The best thing to do is grip your paranoia with both hands – introduce yourself and ask if you can join the group. 99.99% of travellers are lovely, welcoming people who will take an extra person into their group happily. If you are unfortunate enough to encounter the 0.01%, wait until their playlist is on and then do what you like with the iPod.

Having the time of your life

Some of my best travel experiences have resulted from the people I have met in hostels. Get your first time out the way and I’m sure you’ll feel the same. Find the right hostel and a good crowd and you’re set to have the time of your life.

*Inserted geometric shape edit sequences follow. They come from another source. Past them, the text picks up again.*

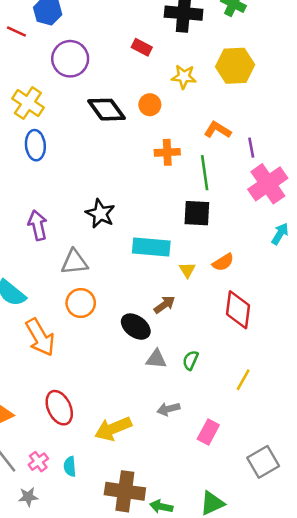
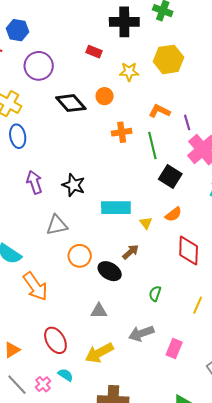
black square: (197, 213) -> (170, 176), moved, turned 35
purple arrow: (38, 225) -> (34, 182), moved
orange circle: (81, 303) -> (80, 256), moved
gray triangle: (156, 359) -> (99, 311), moved
gray arrow: (168, 409) -> (141, 333), size x1.4
cyan semicircle: (70, 467) -> (65, 375), moved, turned 133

Have you ever stayed in a hostel? Any other tips to suggest?

Author - Jo Fitzsimons

Hi, I'm Jo, the writer behind Indiana Jo. In 2010 I quit my job as a lawyer and booked an around the world ticket. As a solo female traveller, I hopped from South America to Central America, across Asia, the Middle East and Europe. It was supposed to be a one-year trip but over a decade later, it's yet to end. I've lived in a cave, climbed down a volcano barefoot, spent years as a digital nomad, worked as a freelance travel writer, and eaten deadly Fugu. Now I'm home, back in the UK, but still travelling far and wide. You can find out more About Me.

6 thoughts on “Tips For Your First Time Stay In A Hostel”

  1. Nice post Jo, and some great points for the hostel noob. Hostels often get a bad rep but there are such a large variety of hostels now that you can generally find one that fits your style of travel in most places. I actually wrote a post with a few more tips for new hostel goers that would be really relevant for your readers, you can check it out here: hopefully your readers will get something out of it too 🙂

    • Thanks, Pete. Just been over to your site and loved your post and think my readers would too so thanks for sharing. Pillow Ammo – oh, yes, what an amazing idea. I’ve been using socks, flip-flops and I once whipped a guy in the face with his denim shorts (he was a friend) for snoring too loud. The pillow might be less likely to scar ;p

  2. I loved, loved, loved this. I’ve backpacked for long periods of time, slept in forest shelters, bunkhouses, convents, boats, a submarine and the usual laundry list of hotels and b and bs. I’m ready for my first hostel (Ireland, probably). I can handle the bumping uglies in the night, the snorers, the heavily used showers, the booze hounds, but not the man hairs. I’ll never be ready for man hairs. Thanks for the prep list. 🙂

    • Hi Megan, thanks for stopping by. A submarine? Now that’s a story I have to hear 🙂 No, man hairs are never a pleasant find. Ever. And I can get used to most things. If you have bad eye-sight, inspecting your bed without your glasses on or contacts in can help emotionally! I’ve just stayed in Generator Hostel, Dublin and will check out Times Square Hostel in a few days. Generator was tiny man-hair free if you haven’t booked yet.

      • Oooh, women complaining about the OTHER gender leaving hairs in the shower? You sure you want to go there? Haha!

        Seriously, great post and I agree completely. Yes hostels are an aquired taste – and I dont use them all of the time – but they are a great experience and should not be missed.

        • Ha ha, Mike – as a girl who used to have long, dark hair, I should definitely think twice about hair in the shower comments 🙂 Though tiny man hairs on my bed are always unacceptable! Glad you liked the post! I like hostels for the social experience…though a good hotel with crisp, clean sheets is always a nice luxury.